Demonstrativ in sich zu ruhen, ist keine schlechte Sache für einen PGF. Etwa, wenn eigene Abgeordnete angesichts milliardenschwerer Rettungsschirme für Europa hyperventilieren. Oder sich die Opposition mal wieder aufplustert. Oder sich ein Journalist aufregt. Altmaier hört dann erst mal zu und faltet die Hände vor dem Bauch.

Sein Naturell mag auch seiner Herkunft geschuldet sein. Altmaier stammt aus der Gemeinde Ensdorf im Saarland, aus kleinbürgerlichen Verhältnissen, die Mutter Krankenschwester, der Vater Bergmann. Er ist, so wie man es den Leuten dieser Region nachsagt, ein echter Genussmensch. Und der Austausch mit Menschen, das Gespräch, ist ihm ein echtes Bedürfnis, nicht nur lästige Pflicht. Gerne lädt sich der Saarländer Journalisten oder Kollegen in seine Altbauwohnung beim Berliner Kurfürstendamm ein, um sie zu bekochen und – vor allem –, um zu diskutieren.

Deshalb wird der neue Job für ihn auch eine Bürde werden. Als Minister wird Altmaier stärker abgeschottet sein als in der Fraktion. Der Generalist wird weniger über Politik philosophieren können und sich stattdessen bei Treffen mit Verbänden durch Details der Solarförderung friemeln. Sein Fachgebiet ist die Umwelt nicht, schon deshalb hat er Respekt vor der Aufgabe.
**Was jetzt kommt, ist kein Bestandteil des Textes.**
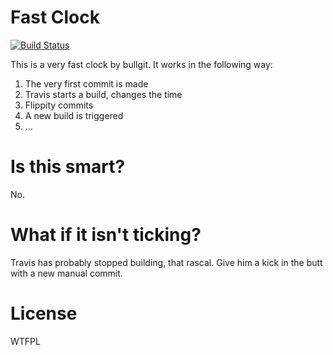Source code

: # Fast Clock

[![Build Status](https://travis-ci.org/bullgit/fast-clock.svg?branch=gh-pages)](https://travis-ci.org/bullgit/fast-clock)

This is a very fast clock by bullgit. It works in the following way:

1. The very first commit is made
2. Travis starts a build, changes the time
3. Flippity commits
4. A new build is triggered
5. ...

# Is this smart?

No.

# What if it isn't ticking?

Travis has probably stopped building, that rascal. Give him a kick in the butt with a new manual commit.

# License

WTFPL
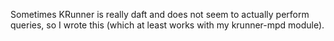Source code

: Sometimes KRunner is really daft and does not seem to actually perform queries,
so I wrote this (which at least works with my krunner-mpd module).
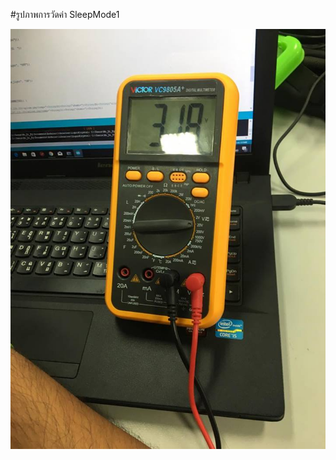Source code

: #รูปภาพการวัดค่า SleepMode1

![alt text](https://github.com/Tigerkittipop/Modifyproject/blob/master/Sleep%20Mode1.jpg)
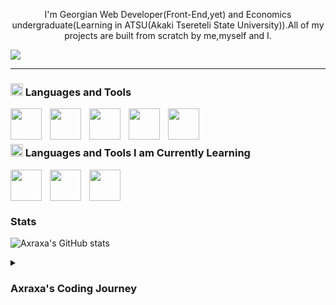
<p style="text-align:center;"> I'm Georgian Web Developer(Front-End,yet) and Economics undergraduate(Learning in ATSU(Akaki Tsereteli State University)).All of my projects are built from scratch by me,myself and I.</p>

<img src="https://media2.giphy.com/media/scZPhLqaVOM1qG4lT9/giphy.gif?cid=ecf05e4736vfxqmt56roc2vef288rolzgjsuvuy9t3euwrhz&rid=giphy.gif&ct=g" style="margin:auto;" />



<!--
**axraxa/axraxa** is a ✨ _special_ ✨ repository because its `README.md` (this file) appears on your GitHub profile.

Here are some ideas to get you started:

- 🔭 I’m currently working on ...
- 🌱 I’m currently learning ...
- 👯 I’m looking to collaborate on ...
- 🤔 I’m looking for help with ...
- 💬 Ask me about ...
- 📫 How to reach me: ...
- 😄 Pronouns: ...
- ⚡ Fun fact: ...
-->
---

### <img src="https://cdn-icons-png.flaticon.com/512/4359/4359812.png" width="20px" /> Languages and Tools
<img align="left" width="50px" style="padding-right:10px;" src="https://cdn.jsdelivr.net/gh/devicons/devicon/icons/javascript/javascript-original.svg"/>
<img align="left" width="50px" style="padding-right:10px;" src="https://cdn.jsdelivr.net/gh/devicons/devicon/icons/react/react-original.svg"/>
<img align="left" width="50px" style="padding-right:10px;" src="https://cdn.jsdelivr.net/gh/devicons/devicon/icons/html5/html5-original.svg"/>
<img align="left" width="50px" style="padding-right:10px;" src="https://cdn.jsdelivr.net/gh/devicons/devicon/icons/css3/css3-original.svg"/>
<img align="left" width="50px" style="padding-right:10px;" src="https://cdn.jsdelivr.net/gh/devicons/devicon/icons/git/git-original.svg"/>
<br/>
<br/>

### <img src="https://cdn-icons-png.flaticon.com/512/4359/4359812.png" width="20px" /> Languages and Tools I am Currently Learning
<img align="left" width="50px" style="padding-right:10px;" src="https://cdn.jsdelivr.net/gh/devicons/devicon/icons/php/php-original.svg"/>
<img align="left" width="50px" style="padding-right:10px;" src="https://cdn.jsdelivr.net/gh/devicons/devicon/icons/laravel/laravel-plain.svg"/>
<img align="left" width="50px" style="padding-right:10px;" src="https://cdn.jsdelivr.net/gh/devicons/devicon/icons/mysql/mysql-original-wordmark.svg"/>

<br/>
<br/>

#

### Stats

![Axraxa's GitHub stats](https://github-readme-stats.vercel.app/api?username=axraxa&show_icons=true&theme=dracula)

<details>
  <summary><h3>Axraxa's Coding Journey</h3></summary>

</details>
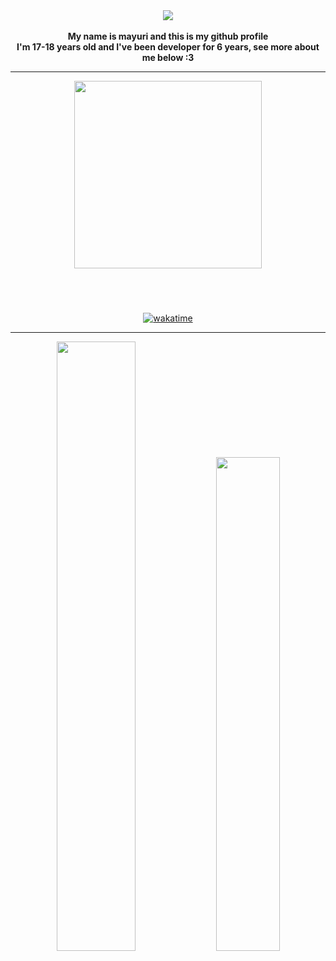 <div align="center">
  <img src="https://typograssy.deno.dev/api?text=Mayuri&l0=none&l1=570987&l2=7d0dc3&l3=a020f0&l4=b95cf4&bg=none&frame=none&speed=100&comment=">
</div>
<br>

<div align="center">
  <b>My name is mayuri and this is my github profile</b><br><b>I'm 17-18 years old and I've been developer for 6 years, see more about me below :3</b>
</div>
<hr>

<div align="center">
  <div style="margin-bottom: 40px">
    <a href="https://discord.com/users/864830171635122198"><img align="center" width="300px" src="https://lanyard.cnrad.dev/api/864830171635122198"></a>
  </div>
  <br>
  <div style="margin: 10px">
    
  [![wakatime](https://wakatime.com/badge/user/b79d8a73-dd49-4735-b3a3-5a15a05b02af.svg)](https://wakatime.com/@b79d8a73-dd49-4735-b3a3-5a15a05b02af)
     
  </div>
</div>
<hr>

<p align="center">
  <img width="50%" src="https://github-readme-stats.vercel.app/api?username=mayuri008&show_icons=true&theme=radical">
  <img width="45%" src="https://github-readme-stats.vercel.app/api/top-langs/?username=anuraghazra&hide_progress=true&theme=radical">
</p>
„Ich übernehme dieses Amt in dem Bewusstsein der großen Verantwortung, die gerade jetzt mit dieser Tätigkeit verbunden ist“, sagte er nach Merkels Ankündigung. Auf Twitter postete er seinen Followern am Mittwochnachmittag einen kurzen Dank für die Glückwünsche: „Ich brauche Ihre/Eure Unterstützung jetzt erst recht!“

Dann hat sich der künftige Umweltminister erst einmal ausgeloggt. Viel Zeit, sich auf das Neue vorzubereiten, bleibt ihm nicht.